Aunque en los últimos años ha proliferado la creencia de que vacunar a los niños es perjudicial, lo cierto es que no hacerlo los expone a severos riesgos. Gracias a la inoculación es que en nuestra era afecciones que en el pasado resultaban mortales hoy no son más que registros históricos. Por ello, es esencial que como padres cumplamos con nuestro deber de protegerlos.

Lo primero que debes saber es que una vacuna es medicina biológica, elaborada a partir de agentes infecciosos ya inactivos. Estos han sido previamente tratados, de manera que ahora son incapaces de producir la enfermedad. Sin embargo, aún mantienen su capacidad de estimular las defensas del organismo de la persona inoculada, favoreciendo una oportuna respuesta inmunológica ante eventuales brotes.

En un niño pequeño, las siguientes son fundamentales:

1. BCG: se aplica en el recién nacido y protege contra la tuberculosis, enfermedad que causó cientos de muertes a comienzos del siglo XX.

2. Pentavalente: consta de 3 dosis, a los 2, 6 y 18 meses de vida. Inmuniza al lactante contra la hepatitis, difteria, tétanos y tos convulsiva, además de la Influenza B. Una nueva inoculación para prevenir estas afecciones será administrada mientras tu hijo curse primero básico. Esa vez, la vacuna cambiará su nombre a dTp (acelular).

3. Polio: esta vacuna se administra por vía oral, con lo que tu bebé no sufrirá al recibirla. Se aplica a los 2, 6 y 18 meses de vida y actúa contra la poliomielitis, virus que puede llevar al paciente a una parálisis total o parcial.

4. Neumocócica conjugada: enfermedades como la neumonía hacen de lactantes y adultos mayores su presa favorita, provocando miles de decesos alrededor del mundo.
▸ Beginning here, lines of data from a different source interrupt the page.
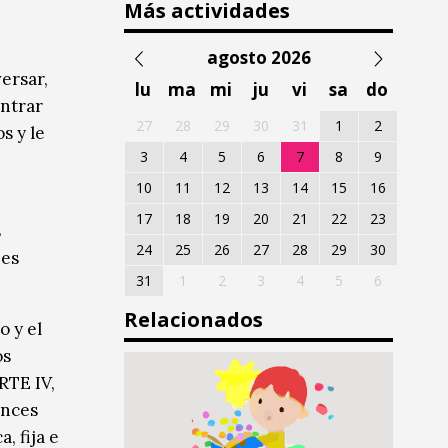
Más actividades
agosto 2026
versar,
lu
ma
mi
ju
vi
sa
do
ontrar
27
28
29
30
31
1
2
s y le
3
4
5
6
7
8
9
10
11
12
13
14
15
16
17
18
19
20
21
22
23
s
24
25
26
27
28
29
30
nes
31
1
2
3
4
5
6
Relacionados
o y el
os
RTE IV,
ances
, fija e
Pues bien, esta vacuna (que consta de 2 dosis, a los 2 y 12 meses), protege contra esta afección, así como otras varias generadas por el neumococo.
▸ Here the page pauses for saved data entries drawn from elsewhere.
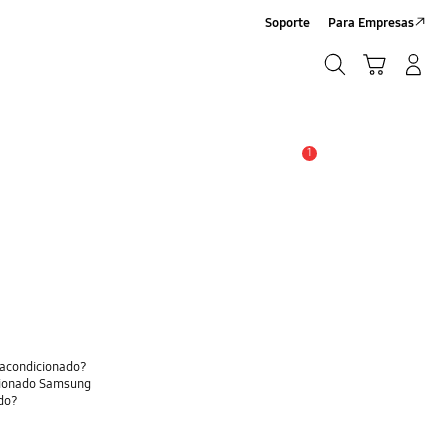
Soporte
Para Empresas
Búsqueda
Carrito
Iniciar sesión/Sign-Up
Búsqueda
1
Alerta
 acondicionado?
dicionado Samsung
ado?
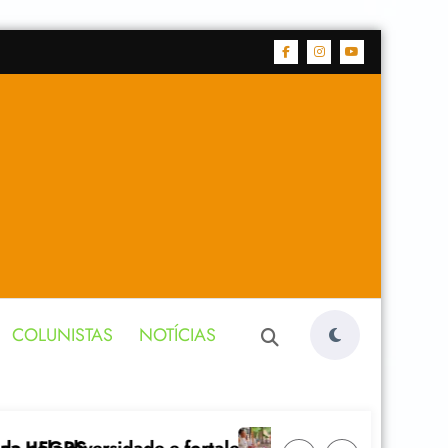
COLUNISTAS
NOTÍCIAS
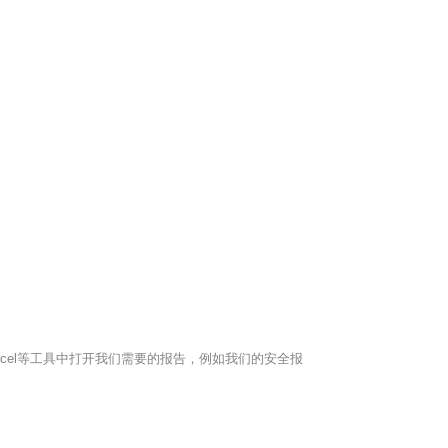
xcel等工具中打开我们需要的报告，例如我们的安全报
5. Tres vírica: corresponde a la prevención de pestes como el sarampión, la rubéola y paperas, todas las cuales fueron potencialmente mortales en una época determinada, pudiendo causar serios trastornos y malestares de presentarse en la actualidad.
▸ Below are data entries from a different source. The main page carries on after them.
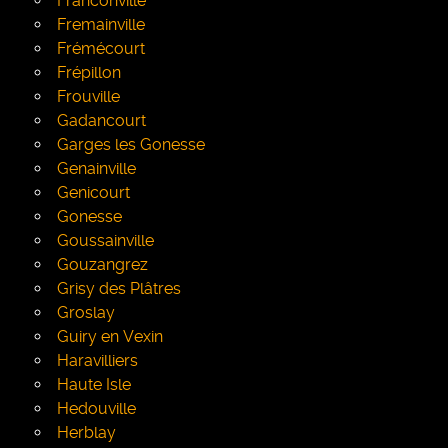
Franconville
Fremainville
Frémécourt
Frépillon
Frouville
Gadancourt
Garges les Gonesse
Genainville
Genicourt
Gonesse
Goussainville
Gouzangrez
Grisy des Plâtres
Groslay
Guiry en Vexin
Haravilliers
Haute Isle
Hedouville
Herblay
Como ves, tener las vacunas al día es la clave para criar a un niño sano y protegido. Gracias a este importante refuerzo a la salud de los lactantes, es que estas temidas enfermedades del pasado hoy están en retirada. ¡De ti depende que continúe siendo así! Por eso, no faltes a la cita con el vacunatorio y proporciona a tu hijo las defensas que precisa.